The activists’ call to reject new fossil fuel projects
“threatens to deepen a rift between the environmental community — that largely
backed Gov. Phil Murphy, a Democrat, in his gubernatorial bid — over the
administration’s reluctance to halt several new natural gas pipelines in New
Jersey as well as four new gas-fired power plants. A huge coalition of
environmentalists wants an immediate moratorium on all new fossil-fuel projects,”
noted statehouse reporter Tom Johnson in NJSpotlight.com.
“This has nothing to do with facts and figures, but
with money and politics,” Jeff Tittel, director of the Sierra Club’s state
chapter, said of the Murphy administration’s reluctance to follow the lead of
California, New York and several other states in enacting legislation to set a
path for promptly reducing fossil fuel use in order to help counter the effects
of global climate oscillations.
At public hearings this summer on the draft energy
master plan presented by the Board of Public Utilities, environmental activists
called for a moratorium on state permits for proposed fossil fuel projects and
a quicker pace of moving utilities, transportation, businesses and homes to
non-polluting sources of energy.
“Act like your child’s life depends on it—because it
does,” Leslie Stevens, a former AT&T vice president who now teaches at
Stevens Institute of Technology and is a volunteer Climate Reality community
leader, said at a recent hearing in Newark.
“The reality of what’s happening now could have a
devastating effect on our future,” Newark City Council President Mildred Crump
said as she joined a rally of environmental activists in front of Seton Hall
Law School, where a draft energy plan hearing was held.
Flanked by union members, Kevin Brown, the state director
of 32BJ SEIU, said emphatically “we
need to end fossil fuels.” His union, he noted, represents more than 13,000 commercial,
residential and public school-contracted cleaners, security officers and
airport service workers in New Jersey.
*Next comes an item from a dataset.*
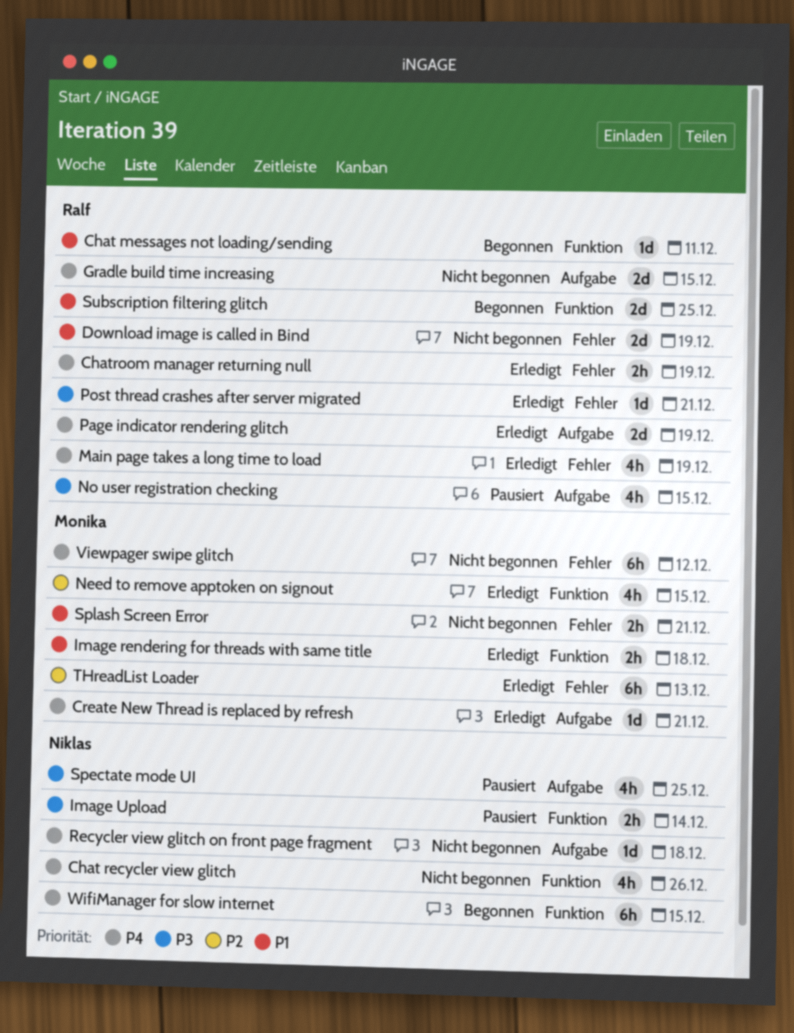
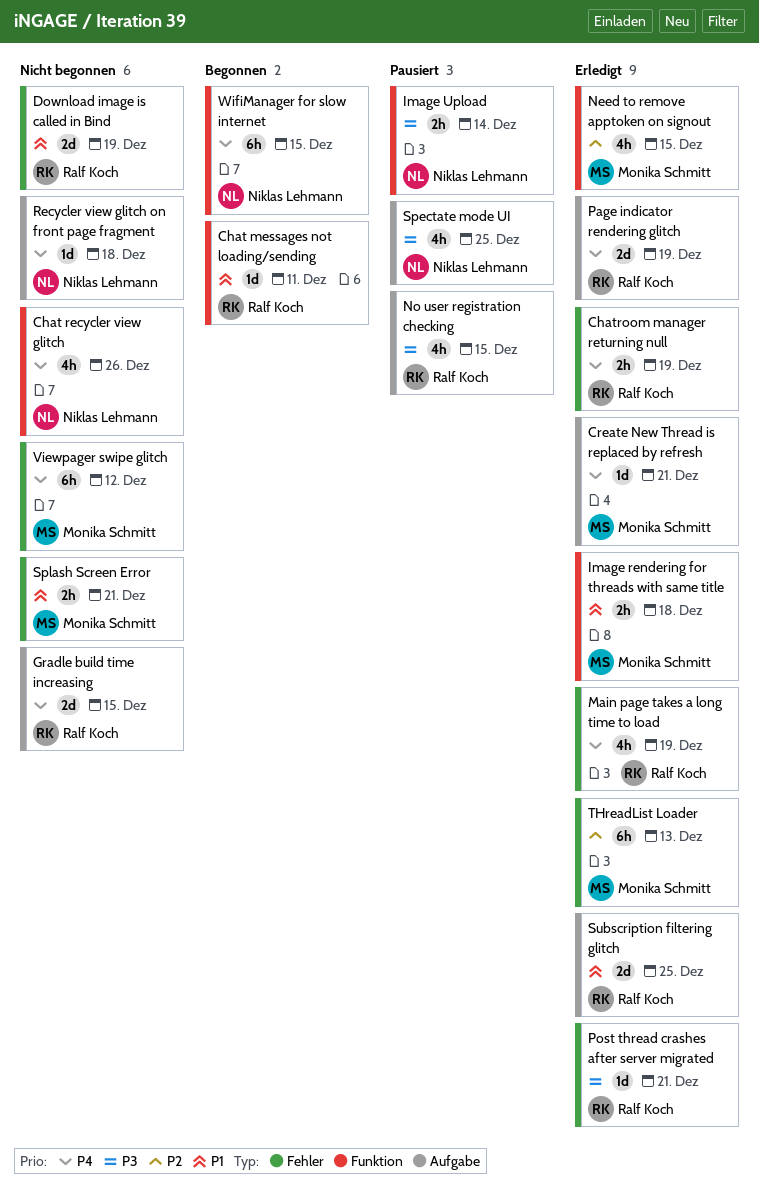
Subscription filtering glitch, status: Begonnen -> Erledigt
Subscription filtering glitch, label: Funktion -> Aufgabe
These workers live and work in
communities affected by air pollution. “Many of our members have asthma.”
In testimony before the
Board of Public Utilities energy master plan committee, Brown echoed a
statement he made earlier this year directed at Congress: “it’s more important
than ever that we come together to reduce greenhouse gasses, switch to
renewable energies and create strong, union jobs while ensuring a just
transition for impacted workers.”
“Newark is ground zero for
climate change,” said Kim Gaddy, environmental justice organizer for the South
Ward Environmental Alliance. Port of Newark activities involve 8,000 trucks
emitting diesel fumes daily, on top of constant aircraft and car traffic at one
of the nation’s busiest airports, amid clouds of smoke from a regional trash
incinerator, she stated. “It poisons our children now… We need zero emissions
at the port now.” She noted that technology exists to switch trucks and cars to
electric battery power.
“The draft plan ignores that we are already facing a
climate emergency,” added Paula Rogovin, an organizer of the Don’t Gas the
Meadowlands Coalition. Air quality in northern New Jersey was so bad from
ground-level ozone this summer that the state issued repeated health warnings,
she noted.
In response to the grassroots campaign, state Senator
Loretta Weinberg issued a statement to the news media last week announcing that
she and Assemblyman John McKeon have “introduced a resolution urging the
governor to impose a moratorium on fossil fuel projects in the state. There is
no reason to build new fossil-fuel guzzling infrastructure in 2019. We must
start taking responsibility for our future today—there is no time to waste.”